EXERCISE DATA:
>>

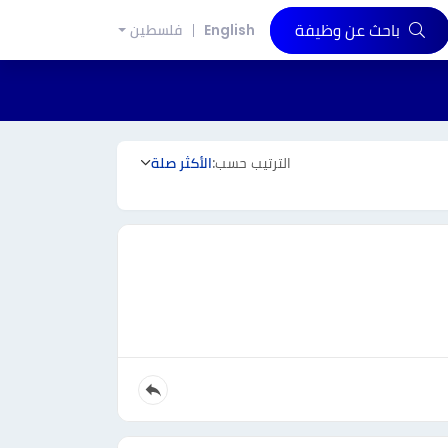
باحث عن وظيفة
English
فلسطين
الترتيب حسب:
الأكثر صلة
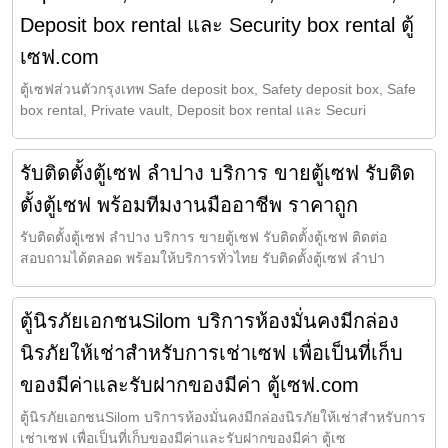
Deposit box rental และ Security box rental ตู้
เซฟ.com
ตู้เซฟส่วนตัวกรุงเทพ Safe deposit box, Safety deposit box, Safe
box rental, Private vault, Deposit box rental และ Securi
รับติดตั้งตู้เซฟ ลำปาง บริการ ขายตู้เซฟ รับติด
ตั้งตู้เซฟ พร้อมทีมงานมืออาชีพ ราคาถูก
รับติดตั้งตู้เซฟ ลำปาง บริการ ขายตู้เซฟ รับติดตั้งตู้เซฟ ติดต่อ
สอบถามได้ตลอด พร้อมให้บริการทั่วไทย รับติดตั้งตู้เซฟ ลำปา
ตู้นิรภัยเอกชนSilom บริการห้องมั่นคงมีกล่อง
นิรภัยให้เช่าสำหรับการเช่าเซฟ เพื่อเป็นที่เก็บ
ของมีค่าและรับฝากของมีค่า ตู้เซฟ.com
ตู้นิรภัยเอกชนSilom บริการห้องมั่นคงมีกล่องนิรภัยให้เช่าสำหรับการ
เช่าเซฟ เพื่อเป็นที่เก็บของมีค่าและรับฝากของมีค่า ตู้เซ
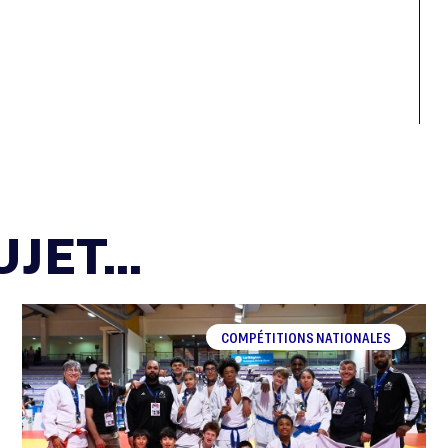
JET...
COMPÉTITIONS NATIONALES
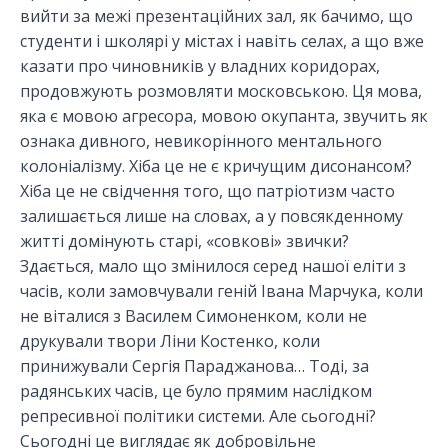
вийти за межі презентаційних зал, як бачимо, що
студенти і школярі у містах і навіть селах, а що вже
казати про чиновників у владних коридорах,
продовжують розмовляти московською. Ця мова,
яка є мовою агресора, мовою окупанта, звучить як
ознака дивного, невикорінного ментального
колоніалізму. Хіба це не є кричущим дисонансом?
Хіба це не свідчення того, що патріотизм часто
залишається лише на словах, а у повсякденному
житті домінують старі, «совкові» звички?
Здається, мало що змінилося серед нашої еліти з
часів, коли замовчували геній Івана Марчука, коли
не віталися з Василем Симоненком, коли не
друкували твори Ліни Костенко, коли
принижували Сергія Параджанова… Тоді, за
радянських часів, це було прямим наслідком
репресивної політики системи. Але сьогодні?
Сьогодні це виглядає як добровільне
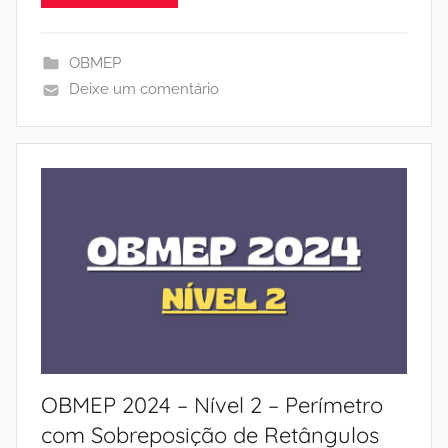
OBMEP
Deixe um comentário
OBMEP 2024 – Nível 2 – Perímetro
com Sobreposição de Retângulos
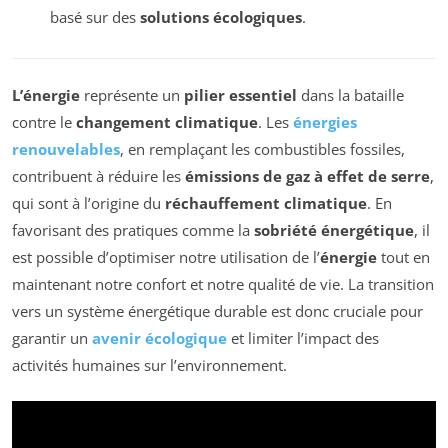
basé sur des
solutions écologiques
.
L’énergie
représente un
pilier essentiel
dans la bataille
contre le
changement climatique
. Les
énergies
renouvelables
, en remplaçant les combustibles fossiles,
contribuent à réduire les
émissions de gaz à effet de serre
,
qui sont à l’origine du
réchauffement climatique
. En
favorisant des pratiques comme la
sobriété énergétique
, il
est possible d’optimiser notre utilisation de l’
énergie
tout en
maintenant notre confort et notre qualité de vie. La transition
vers un système énergétique durable est donc cruciale pour
garantir un
avenir écologique
et limiter l’impact des
activités humaines sur l’environnement.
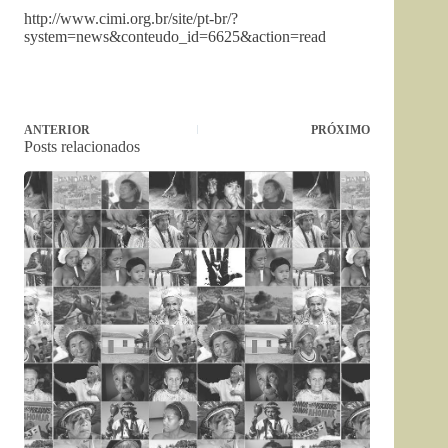
http://www.cimi.org.br/site/pt-br/?
system=news&conteudo_id=6625&action=read
ANTERIOR
PRÓXIMO
Posts relacionados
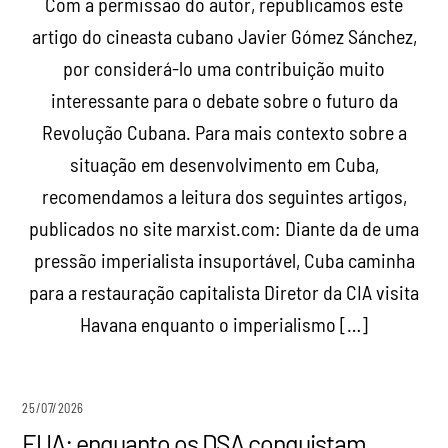
Com a permissão do autor, republicamos este
artigo do cineasta cubano Javier Gómez Sánchez,
por considerá-lo uma contribuição muito
interessante para o debate sobre o futuro da
Revolução Cubana. Para mais contexto sobre a
situação em desenvolvimento em Cuba,
recomendamos a leitura dos seguintes artigos,
publicados no site marxist.com: Diante da de uma
pressão imperialista insuportável, Cuba caminha
para a restauração capitalista Diretor da CIA visita
Havana enquanto o imperialismo […]
25/07/2026
EUA: enquanto os DSA conquistam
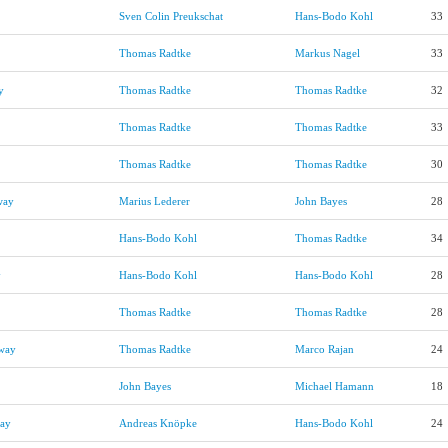
Sven Colin Preukschat
Hans-Bodo Kohl
33
Thomas Radtke
Markus Nagel
33
y
Thomas Radtke
Thomas Radtke
32
Thomas Radtke
Thomas Radtke
33
Thomas Radtke
Thomas Radtke
30
way
Marius Lederer
John Bayes
28
Hans-Bodo Kohl
Thomas Radtke
34
y
Hans-Bodo Kohl
Hans-Bodo Kohl
28
Thomas Radtke
Thomas Radtke
28
dway
Thomas Radtke
Marco Rajan
24
John Bayes
Michael Hamann
18
way
Andreas Knöpke
Hans-Bodo Kohl
24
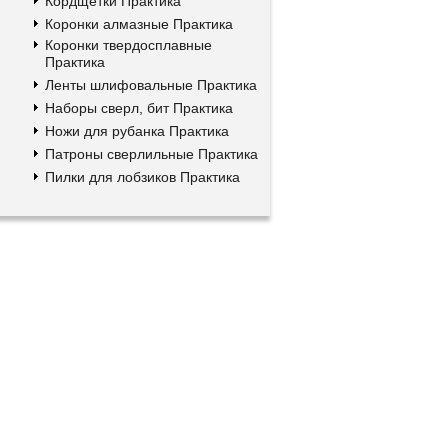
Кордщетки Практика
Коронки алмазные Практика
Коронки твердосплавные
Практика
Ленты шлифовальные Практика
Наборы сверл, бит Практика
Ножи для рубанка Практика
Патроны сверлильные Практика
Пилки для лобзиков Практика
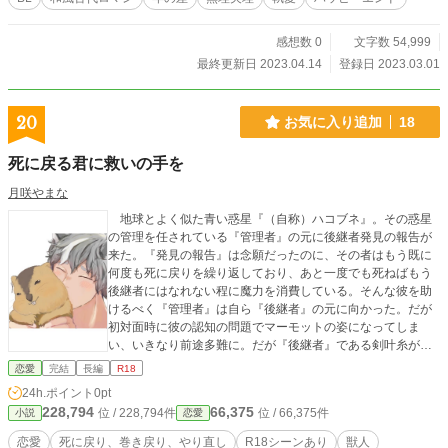
感想数 0
文字数 54,999
最終更新日 2023.04.14
登録日 2023.03.01
20
お気に入り追加
18
死に戻る君に救いの手を
月咲やまな
地球とよく似た青い惑星『（自称）ハコブネ』。その惑星
の管理を任されている『管理者』の元に後継者発見の報告が
来た。『発見の報告』は念願だったのに、その者はもう既に
何度も死に戻りを繰り返しており、あと一度でも死ねばもう
後継者にはなれない程に魔力を消費している。そんな彼を助
けるべく『管理者』は自ら『後継者』の元に向かった。だが
初対面時に彼の認知の問題でマーモットの姿になってしま
い、いきなり前途多難に。だが『後継者』である剣叶糸が癒
しに飢えていた事で側に居る事には成功。不遇な彼の心を癒
恋愛
完結
長編
R18
しつつ、“アルカナ”と名付けられた『管理者』は自分の願いを
24h.ポイント
0pt
叶えるべく、彼を助けていく。 ○執愛系の作品（これはもう
228,794
66,375
位 / 228,794件
位 / 66,375件
小説
恋愛
譲れません）。 ○R18要素強めの作品ですので、苦手な人は
ご注意を。
恋愛
死に戻り、巻き戻り、やり直し
R18シーンあり
獣人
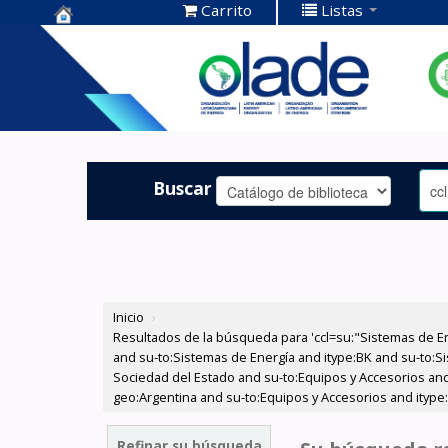
Carrito
Listas
Centro de
Documentación
OLADE -
Buscar
Inicio
›
Resultados de la búsqueda para 'ccl=su:"Sistemas de E
and su-to:Sistemas de Energía and itype:BK and su-to:Si
Sociedad del Estado and su-to:Equipos y Accesorios and
geo:Argentina and su-to:Equipos y Accesorios and itype
Refinar su búsqueda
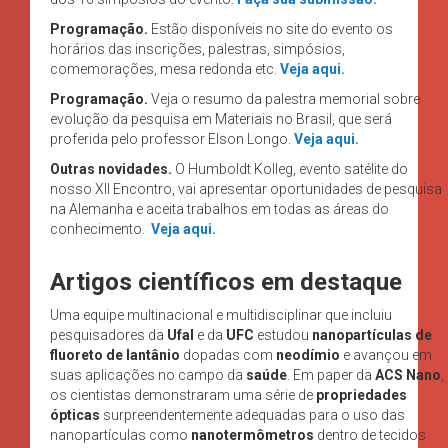
Programação.
Estão disponíveis no site do evento os
horários das inscrições, palestras, simpósios,
comemorações, mesa redonda etc.
Veja aqui.
Programação.
Veja o resumo da palestra memorial sobre
evolução da pesquisa em Materiais no Brasil, que será
proferida pelo professor Elson Longo.
Veja aqui.
Outras novidades.
O Humboldt Kolleg, evento satélite do
nosso XII Encontro, vai apresentar oportunidades de pesquisa
na Alemanha e aceita trabalhos em todas as áreas do
conhecimento.
Veja aqui.
Artigos científicos em destaque
Uma equipe multinacional e multidisciplinar que incluiu
pesquisadores da
Ufal
e da
UFC
estudou
nanopartículas de
fluoreto de lantânio
dopadas com
neodímio
e avançou em
suas aplicações no campo da
saúde
. Em paper da
ACS Nano
,
os cientistas demonstraram uma série de
propriedades
ópticas
surpreendentemente adequadas para o uso das
nanopartículas como
nanotermômetros
dentro de tecidos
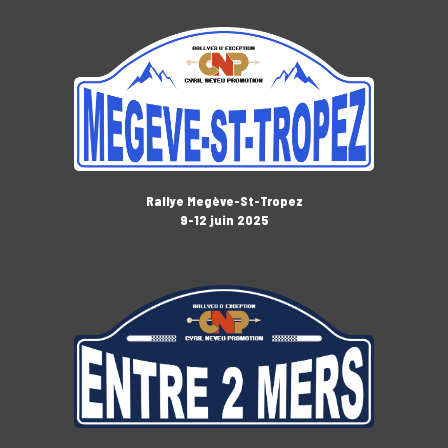
Rallye Megève-St-Tropez
9-12 juin 2025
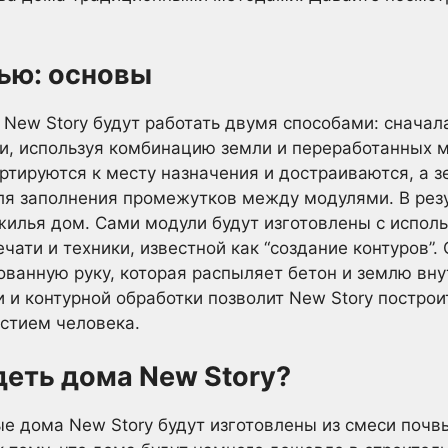
ью: основы
 New Story будут работать двумя способами: сначал
и, используя комбинацию земли и переработанных м
тируются к месту назначения и достраиваются, а 
ля заполнения промежутков между модулями. В резу
жилья дом. Сами модули будут изготовлены с испол
ати и техники, известной как “создание контуров”.
ованную руку, которая распыляет бетон и землю вну
 и контурной обработки позволит New Story построи
стием человека.
деть дома New Story?
е дома New Story будут изготовлены из смеси почв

<<

DESCRIPTION OF THE TASK: Return the text of all the data above line for line, with no changes, and leave the pictures out of your answer.

SOLUTION FOR THIS TASK:
باحث عن وظيفة
English
فلسطين
الترتيب حسب:
الأكثر صلة
Deposit box rental และ Security box rental ตู้
เซฟ.com
ตู้เซฟส่วนตัวกรุงเทพ Safe deposit box, Safety deposit box, Safe
box rental, Private vault, Deposit box rental และ Securi
รับติดตั้งตู้เซฟ ลำปาง บริการ ขายตู้เซฟ รับติด
ตั้งตู้เซฟ พร้อมทีมงานมืออาชีพ ราคาถูก
รับติดตั้งตู้เซฟ ลำปาง บริการ ขายตู้เซฟ รับติดตั้งตู้เซฟ ติดต่อ
สอบถามได้ตลอด พร้อมให้บริการทั่วไทย รับติดตั้งตู้เซฟ ลำปา
ตู้นิรภัยเอกชนSilom บริการห้องมั่นคงมีกล่อง
นิรภัยให้เช่าสำหรับการเช่าเซฟ เพื่อเป็นที่เก็บ
ของมีค่าและรับฝากของมีค่า ตู้เซฟ.com
ตู้นิรภัยเอกชนSilom บริการห้องมั่นคงมีกล่องนิรภัยให้เช่าสำหรับการ
เช่าเซฟ เพื่อเป็นที่เก็บของมีค่าและรับฝากของมีค่า ตู้เซ
JET...
COMPÉTITIONS NATIONALES
вийти за межі презентаційних зал, як бачимо, що
студенти і школярі у містах і навіть селах, а що вже
казати про чиновників у владних коридорах,
продовжують розмовляти московською. Ця мова,
яка є мовою агресора, мовою окупанта, звучить як
ознака дивного, невикорінного ментального
колоніалізму. Хіба це не є кричущим дисонансом?
Хіба це не свідчення того, що патріотизм часто
залишається лише на словах, а у повсякденному
житті домінують старі, «совкові» звички?
Здається, мало що змінилося серед нашої еліти з
часів, коли замовчували геній Івана Марчука, коли
не віталися з Василем Симоненком, коли не
друкували твори Ліни Костенко, коли
принижували Сергія Параджанова… Тоді, за
радянських часів, це було прямим наслідком
репресивної політики системи. Але сьогодні?
Сьогодні це виглядає як добровільне
OBMEP
Deixe um comentário
OBMEP 2024 – Nível 2 – Perímetro
com Sobreposição de Retângulos
basé sur des
solutions écologiques
.
L’énergie
représente un
pilier essentiel
dans la bataille
contre le
changement climatique
. Les
énergies
renouvelables
, en remplaçant les combustibles fossiles,
contribuent à réduire les
émissions de gaz à effet de serre
,
qui sont à l’origine du
réchauffement climatique
. En
favorisant des pratiques comme la
sobriété énergétique
, il
est possible d’optimiser notre utilisation de l’
énergie
tout en
maintenant notre confort et notre qualité de vie. La transition
vers un système énergétique durable est donc cruciale pour
garantir un
avenir écologique
et limiter l’impact des
activités humaines sur l’environnement.
http://www.cimi.org.br/site/pt-br/?
system=news&conteudo_id=6625&action=read
ANTERIOR
PRÓXIMO
Posts relacionados
Com a permissão do autor, republicamos este
artigo do cineasta cubano Javier Gómez Sánchez,
por considerá-lo uma contribuição muito
interessante para o debate sobre o futuro da
Revolução Cubana. Para mais contexto sobre a
situação em desenvolvimento em Cuba,
recomendamos a leitura dos seguintes artigos,
publicados no site marxist.com: Diante da de uma
pressão imperialista insuportável, Cuba caminha
para a restauração capitalista Diretor da CIA visita
Havana enquanto o imperialismo […]
25/07/2026
EUA: enquanto os DSA conquistam
Sven Colin Preukschat
Hans-Bodo Kohl
33
Thomas Radtke
Markus Nagel
33
y
Thomas Radtke
Thomas Radtke
32
Thomas Radtke
Thomas Radtke
33
Thomas Radtke
Thomas Radtke
30
way
Marius Lederer
John Bayes
28
Hans-Bodo Kohl
Thomas Radtke
34
y
Hans-Bodo Kohl
Hans-Bodo Kohl
28
Thomas Radtke
Thomas Radtke
28
dway
Thomas Radtke
Marco Rajan
24
John Bayes
Michael Hamann
18
way
Andreas Knöpke
Hans-Bodo Kohl
24
Кордщетки Практика
Коронки алмазные Практика
Коронки твердосплавные
Практика
Ленты шлифовальные Практика
Наборы сверл, бит Практика
Ножи для рубанка Практика
Патроны сверлильные Практика
Пилки для лобзиков Практика
感想数 0
文字数 54,999
最終更新日 2023.04.14
登録日 2023.03.01
20
お気に入り追加
18
死に戻る君に救いの手を
月咲やまな
地球とよく似た青い惑星『（自称）ハコブネ』。その惑星
の管理を任されている『管理者』の元に後継者発見の報告が
来た。『発見の報告』は念願だったのに、その者はもう既に
何度も死に戻りを繰り返しており、あと一度でも死ねばもう
後継者にはなれない程に魔力を消費している。そんな彼を助
けるべく『管理者』は自ら『後継者』の元に向かった。だが
初対面時に彼の認知の問題でマーモットの姿になってしま
い、いきなり前途多難に。だが『後継者』である剣叶糸が癒
しに飢えていた事で側に居る事には成功。不遇な彼の心を癒
恋愛
完結
長編
R18
しつつ、“アルカナ”と名付けられた『管理者』は自分の願いを
24h.ポイント
0pt
叶えるべく、彼を助けていく。 ○執愛系の作品（これはもう
228,794
66,375
位 / 228,794件
位 / 66,375件
小説
恋愛
譲れません）。 ○R18要素強めの作品ですので、苦手な人は
ご注意を。
恋愛
死に戻り、巻き戻り、やり直し
R18シーンあり
獣人
Carrito
Listas
Centro de
Documentación
OLADE -
Buscar
Inicio
›
Resultados de la búsqueda para 'ccl=su:"Sistemas de E
and su-to:Sistemas de Energía and itype:BK and su-to:Si
Sociedad del Estado and su-to:Equipos y Accesorios and
geo:Argentina and su-to:Equipos y Accesorios and itype
Refinar su búsqueda
Programação.
Estão disponíveis no site do evento os
horários das inscrições, palestras, simpósios,
comemorações, mesa redonda etc.
Veja aqui.
Programação.
Veja o resumo da palestra memorial sobre
evolução da pesquisa em Materiais no Brasil, que será
proferida pelo professor Elson Longo.
Veja aqui.
Outras novidades.
O Humboldt Kolleg, evento satélite do
nosso XII Encontro, vai apresentar oportunidades de pesquisa
na Alemanha e aceita trabalhos em todas as áreas do
conhecimento.
Veja aqui.
Artigos científicos em destaque
Uma equipe multinacional e multidisciplinar que incluiu
pesquisadores da
Ufal
e da
UFC
estudou
nanopartículas de
fluoreto de lantânio
dopadas com
neodímio
e avançou em
suas aplicações no campo da
saúde
. Em paper da
ACS Nano
,
os cientistas demonstraram uma série de
propriedades
ópticas
surpreendentemente adequadas para o uso das
nanopartículas como
nanotermômetros
dentro de tecidos
Rallye Megève-St-Tropez
9-12 juin 2025
ью: основы
 New Story будут работать двумя способами: сначал
и, используя комбинацию земли и переработанных м
тируются к месту назначения и достраиваются, а 
ля заполнения промежутков между модулями. В резу
жилья дом. Сами модули будут изготовлены с испол
ати и техники, известной как “создание контуров”.
ованную руку, которая распыляет бетон и землю вну
 и контурной обработки позволит New Story построи
стием человека.
деть дома New Story?
е дома New Story будут изготовлены из смеси почв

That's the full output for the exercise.